* PASSAGE FOR REVIEW *

---+---

Facing death was part of every IED operator’s daily routine, yet the stress associated with working in Helmand in 2008 left Gaz unfazed. Just before I left him in the ops room, I asked Gaz if he ever worried about being killed. ‘It never enters my mind,’ he replied. ‘You can’t do this job and worry about getting killed.’
On 10 September 2008, less than a week before he was due to fly home to his family, Gaz was killed while trying to defuse an IED on a routine mission in Musa Qala. He was awarded a posthumous Bar to his George Medal on 4 March 2009.
Gaz was the first ATO to be killed in Afghanistan, and everyone who worked in bomb disposal knew from that moment on that his death wouldn’t be the last.
***
I awake, drunk with fatigue, to an announcement over the PA system: ‘Op Minimise is now in force.’ Operation Minimise is launched every time a soldier is killed or seriously wounded. When it’s in force all connections to the outside world – e-mails and phone calls – are suspended until twenty-four hours after the next of kin have been informed. There was a time, when the mission in Helmand was still new, when the launching of Minimise would temporarily silence laughter in the canteens and prompt soldiers to speak in hushed tones. Not any more. Today in Helmand violent and sudden death is a reality of life, and such announcements appear to barely register with the troops.
Stepping out of the large tent, I am greeted by a cloudless sky and the distant but distinctive ‘wokka-wokka’ engine tune played by an RAF Chinook landing on the flight line. Camp Bastion is now a fully-fledged multi-national base. It probably boasts a high ranking on the list of the world’s fastest-growing towns. In 2006, when the soldiers from the Royal Engineers began turning raw desert into a military base, it probably housed just 2,000 troops. Since then it has grown tenfold, although I doubt anyone really knows how many troops are actually based inside at any particular time. It now comprises Camp Bastion 1 and Camp Bastion 2, and the US Marines have grafted their own base, Camp Leatherneck, onto one side.

---+---

* SUPPLIED MATERIAL *
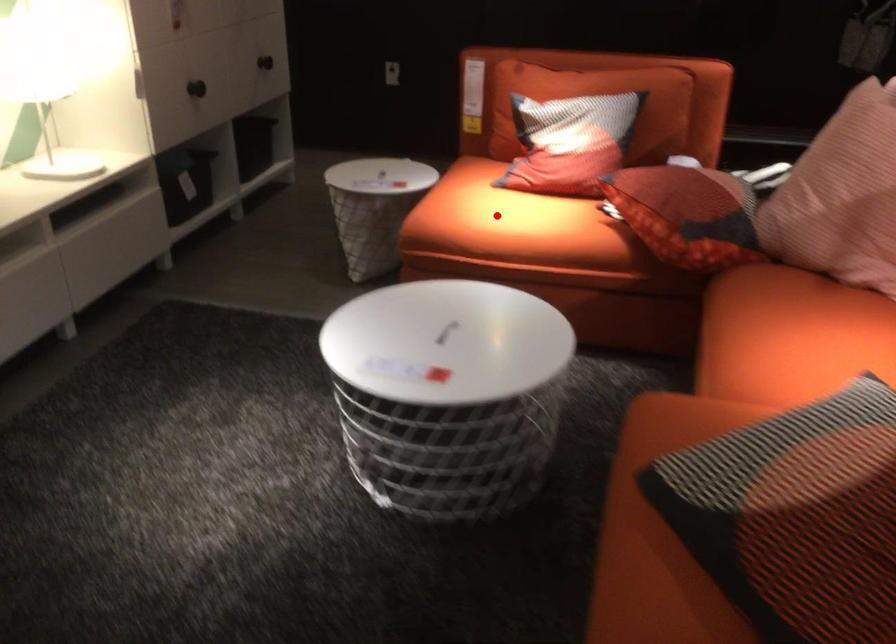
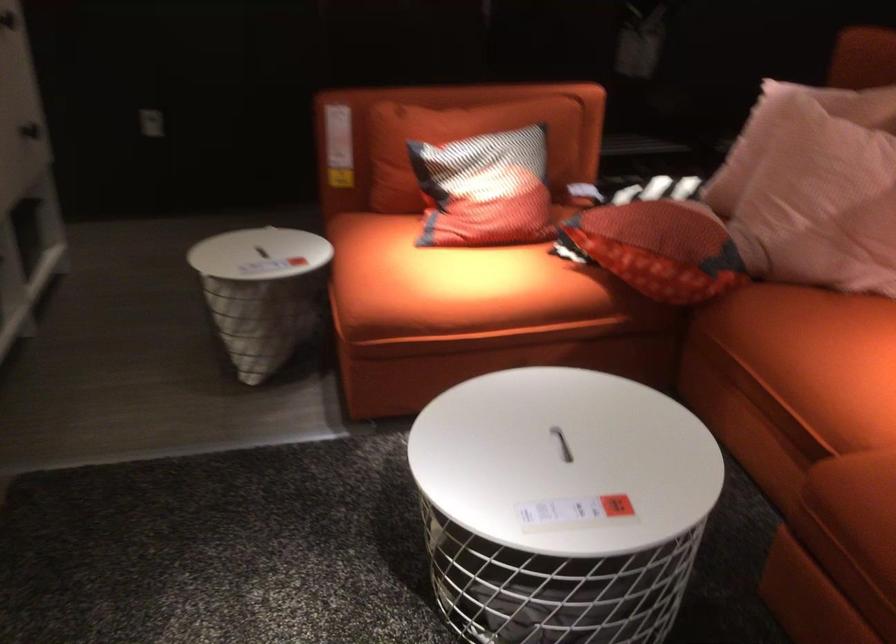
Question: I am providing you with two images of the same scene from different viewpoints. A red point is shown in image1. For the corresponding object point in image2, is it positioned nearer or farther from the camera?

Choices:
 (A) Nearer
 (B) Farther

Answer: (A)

---+---

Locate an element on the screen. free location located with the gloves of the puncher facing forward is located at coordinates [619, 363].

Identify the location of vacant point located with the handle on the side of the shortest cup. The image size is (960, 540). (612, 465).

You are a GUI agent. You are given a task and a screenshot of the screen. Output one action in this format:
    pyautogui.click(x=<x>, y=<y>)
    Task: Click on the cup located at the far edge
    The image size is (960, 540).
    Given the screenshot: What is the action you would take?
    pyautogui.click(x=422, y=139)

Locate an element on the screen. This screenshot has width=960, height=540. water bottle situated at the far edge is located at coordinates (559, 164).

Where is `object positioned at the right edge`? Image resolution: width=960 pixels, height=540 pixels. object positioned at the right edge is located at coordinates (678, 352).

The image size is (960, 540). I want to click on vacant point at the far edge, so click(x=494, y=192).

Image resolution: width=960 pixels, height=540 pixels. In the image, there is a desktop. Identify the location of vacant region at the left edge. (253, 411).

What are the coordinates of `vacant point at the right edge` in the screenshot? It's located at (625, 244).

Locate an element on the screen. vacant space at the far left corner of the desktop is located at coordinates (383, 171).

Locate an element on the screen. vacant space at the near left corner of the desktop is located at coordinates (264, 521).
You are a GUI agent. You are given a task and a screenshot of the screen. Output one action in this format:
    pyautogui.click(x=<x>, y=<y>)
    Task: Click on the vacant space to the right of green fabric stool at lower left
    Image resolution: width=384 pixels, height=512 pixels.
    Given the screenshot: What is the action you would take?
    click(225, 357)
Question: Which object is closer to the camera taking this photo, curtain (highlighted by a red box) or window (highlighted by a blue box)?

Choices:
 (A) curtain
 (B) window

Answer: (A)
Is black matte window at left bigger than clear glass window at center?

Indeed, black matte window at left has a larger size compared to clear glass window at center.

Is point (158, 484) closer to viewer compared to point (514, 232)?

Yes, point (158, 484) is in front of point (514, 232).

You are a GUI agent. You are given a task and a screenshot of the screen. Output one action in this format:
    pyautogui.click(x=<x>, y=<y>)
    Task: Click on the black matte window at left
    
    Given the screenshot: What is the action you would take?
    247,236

---+---

* TASKS TO PERFORM *
A) Answer the following questions using the Helmand passage, one answer per line and marked to match:
(i) On what date was Gaz killed?
(ii) Under Operation Minimise, how long after the next of kin have been informed do e-mails and phone calls remain suspended?
(iii) What is the name of the base the US Marines grafted onto one side of Camp Bastion?
B) Reproduce the Helmand passage from "Gaz was the" down to "with the troops.", changing nothing.

* RESULTS OF THE TASKS *
A)
(i) 10 September 2008
(ii) Twenty-four hours
(iii) Camp Leatherneck

B)
Gaz was the first ATO to be killed in Afghanistan, and everyone who worked in bomb disposal knew from that moment on that his death wouldn’t be the last.
***
I awake, drunk with fatigue, to an announcement over the PA system: ‘Op Minimise is now in force.’ Operation Minimise is launched every time a soldier is killed or seriously wounded. When it’s in force all connections to the outside world – e-mails and phone calls – are suspended until twenty-four hours after the next of kin have been informed. There was a time, when the mission in Helmand was still new, when the launching of Minimise would temporarily silence laughter in the canteens and prompt soldiers to speak in hushed tones. Not any more. Today in Helmand violent and sudden death is a reality of life, and such announcements appear to barely register with the troops.